**** Texte fourni
En Guinée équatoriale, la vente de 666.020 m³ de produits pétroliers par le marketeur camerounais Tradex, a généré 59 milliards de FCFA (102 millions USD) au cours de l’exercice 2024, soit une hausse de 9 milliards de FCFA (15,5 millions USD) en glissement annuel. L’information a été révélée le 19 novembre 2025 à Yaoundé par le directeur général (DG) de Tradex, Patrick Mvondo, lors de la présentation des chiffres de l’entreprise au vice-président de la Guinée équatoriale, Teodoro Nguema Obiang Mangue, en visite à la Société nationale des hydrocarbures (SNH), la maison mère de Tradex. Au cours de la période sous revue, soutient le DG de Tradex, les activités de cette entreprise commerciale de la SNH ont généré un bénéfice estimé à 3,47 milliards de FCFA (près de 6 millions USD).
Les chiffres réalisés en 2024 par Tradex Guinée équatoriale sont le résultat des activités de distribution d’un réseau de 11 stations-service opérationnelles, soit 5 à Malabo, 5 à Bata, et une à Mongomo, près de la frontière avec le Gabon. Selon les données présentées par Patrick Mvondo, ce réseau de distribution a permis la création de 125 emplois, dont 25 directs, pour une masse salariale annuelle de 595 millions de FCFA (1,02 million USD). La filiale équato-guinéenne de Tradex a versé la somme de 7 milliards de FCFA dans les caisses de l’Etat au titre des impôts et taxes.
********
**** Données
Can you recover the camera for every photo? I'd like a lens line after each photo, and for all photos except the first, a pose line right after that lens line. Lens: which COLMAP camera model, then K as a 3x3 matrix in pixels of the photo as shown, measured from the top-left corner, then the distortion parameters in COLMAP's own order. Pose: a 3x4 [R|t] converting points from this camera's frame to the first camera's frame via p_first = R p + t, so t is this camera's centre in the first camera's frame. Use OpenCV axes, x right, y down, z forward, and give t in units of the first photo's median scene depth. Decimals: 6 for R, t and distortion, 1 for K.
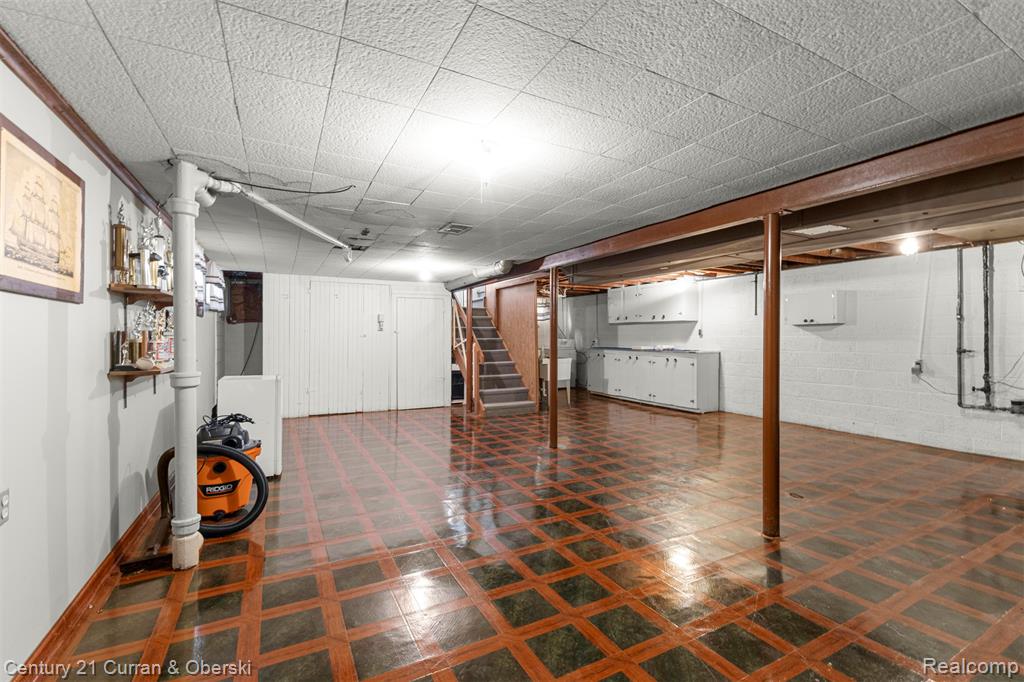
lens RADIAL K [[445.3, 0, 508.0], [0, 445.3, 324.6], [0, 0, 1]] dist [0.001180, -0.000162]
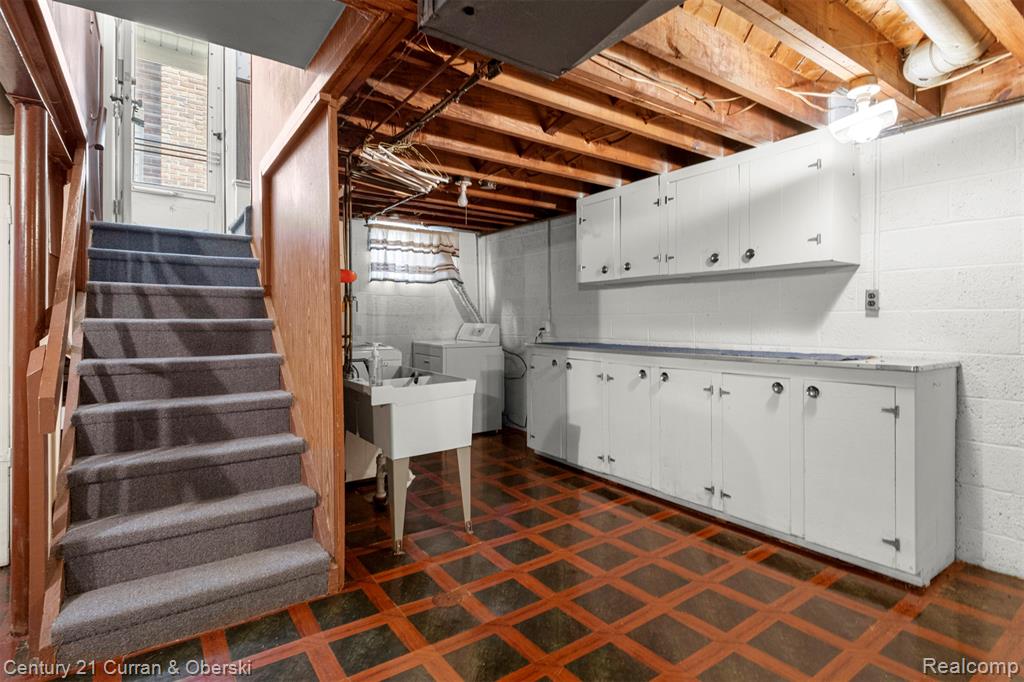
lens RADIAL K [[512.3, 0, 513.9], [0, 512.3, 318.0], [0, 0, 1]] dist [0.001877, 0.000249]
pose [[0.990161, 0.001389, 0.139929, 0.112166], [-0.003724, 0.999858, 0.016430, 0.022685], [-0.139886, -0.016789, 0.990025, 0.598281]]
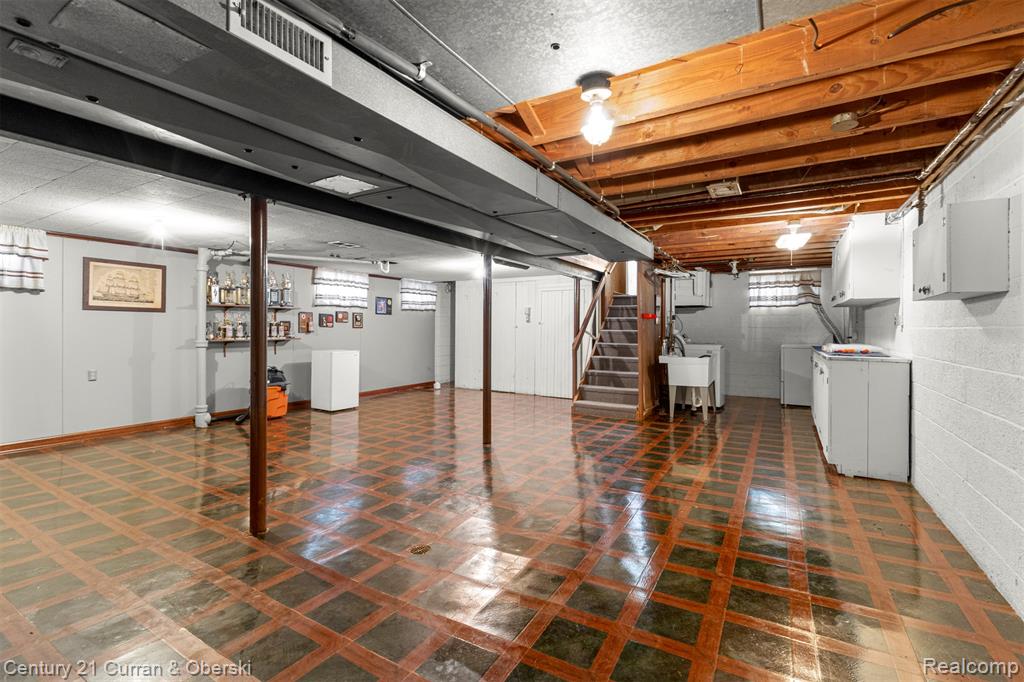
lens RADIAL K [[445.3, 0, 508.0], [0, 445.3, 324.6], [0, 0, 1]] dist [0.001180, -0.000162]
pose [[0.510515, -0.006098, -0.859847, 0.566007], [0.017112, 0.999849, 0.003069, 0.012711], [0.859699, -0.016281, 0.510542, 0.335369]]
********
Travail demandé → Rédigez la suite du texte sur les résultats de Tradex en Guinée équatoriale, à partir de sa dernière phrase.

Corrigé →
Depuis sa présence sur le sol équato-guinéen en 2019, l’entreprise, détenue à 65% par Tradex, 25% par Grupo Abayak et 10% par General Logistics and Consulting, a également investi le segment du trading pétrolier par l’importation d’importants volumes pour alimenter le marché intérieur. Ainsi, apprend-on de la présentation du DG de Tradex, cette dernière revendique à ce jour 30 clients consommateurs industriels.
De telles performances fondent l’élaboration d’un plan d’investissement en 2026. Evalué à 10 milliards de FCFA (environ 17,3 millions USD), ce plan d’investissement prévoit la construction de quatre nouvelles stations-service et d’un dépôt de stockage stratégique. Même si le top management de l’entreprise considère que les 15 stations-service à venir « renforcent notre compétitivité sur ce marché en pleine recomposition », ce chiffre est encore loin des 35 stations de TotalEnergies ou des 30 de GPetrol, l’entreprise nationale équato-guinéenne.